GUSD provided no comment on the capacity of their counseling staff to address racial trauma.
“If he can’t support my son who has just experienced an anti-Black racist attack, then how does that help my son? And basically, that’s really all they offered,” Sieghart said.
As co-founder of Healing Justice Santa Barbara, Sieghart offered to connect the school with The Healing Space at UC Santa Barbara — a group of all-Black student clinicians and psychologists that offer free therapy for Black community members. According to Healing Space faculty advisor Alison Cerezo, their colleague reached out to GUSD and was told the district is already bringing in a consultant to work on anti-Black racism.
Following the Nov. 14 meeting, Sieghart said she received an email from a district employee recounting the meeting, primarily noting that Sieghart and her husband denied the offered resources. Sieghart said she hasn’t heard from them since.
“I haven’t heard from any board members. I haven’t heard from the superintendent. I haven’t heard from the Pupil Services,” Sieghart said. “It’s like they all moved on.”
GUSD provided no comment on when the last point of correspondence with Sieghart was.

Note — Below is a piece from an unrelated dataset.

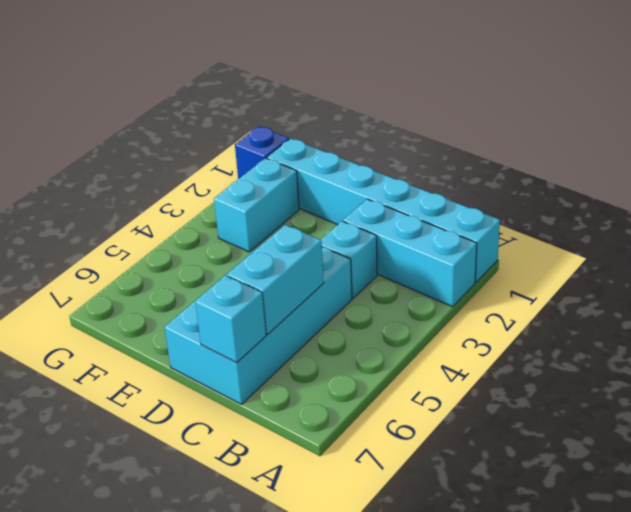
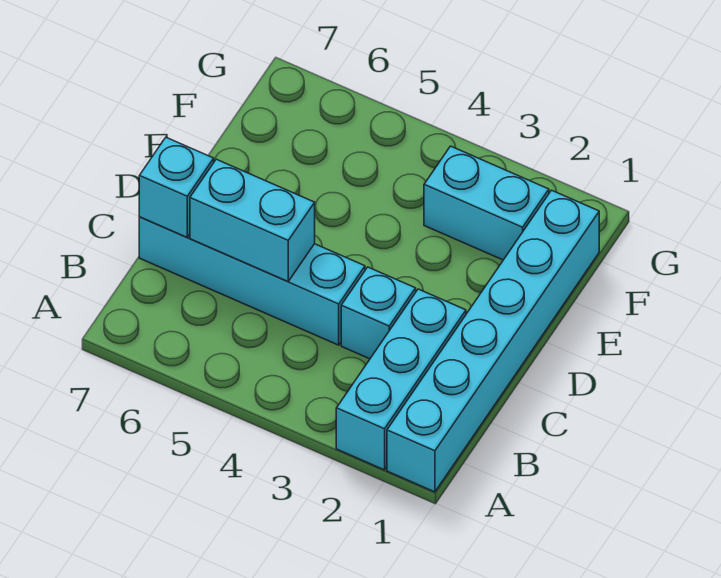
cyan brick C4:D7 level 1 -> cyan brick C4:C7 level 1
blue brick G1 level 1 -> none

Since the incident, Sieghart ran for an empty seat on the Santa Barbara Unified School District Board of Education against Julian Sarafian, but lost.
Sieghart urged the district to implement anti-racist education for their students, along with tangible solutions to address the systemic anti-Blackness affecting those enrolled in GUSD schools.
“I do believe that when things like this happen, children have to understand the severity of it, and I don’t think Brandon School or Goleta Union School District did a good job at harnessing this moment and using it to reinforce anti-racist rhetoric and ideology within their system,” Sieghart said.
A version of this article appeared on p. 1 of the Jan. 26, 2023, print edition of the Daily Nexus.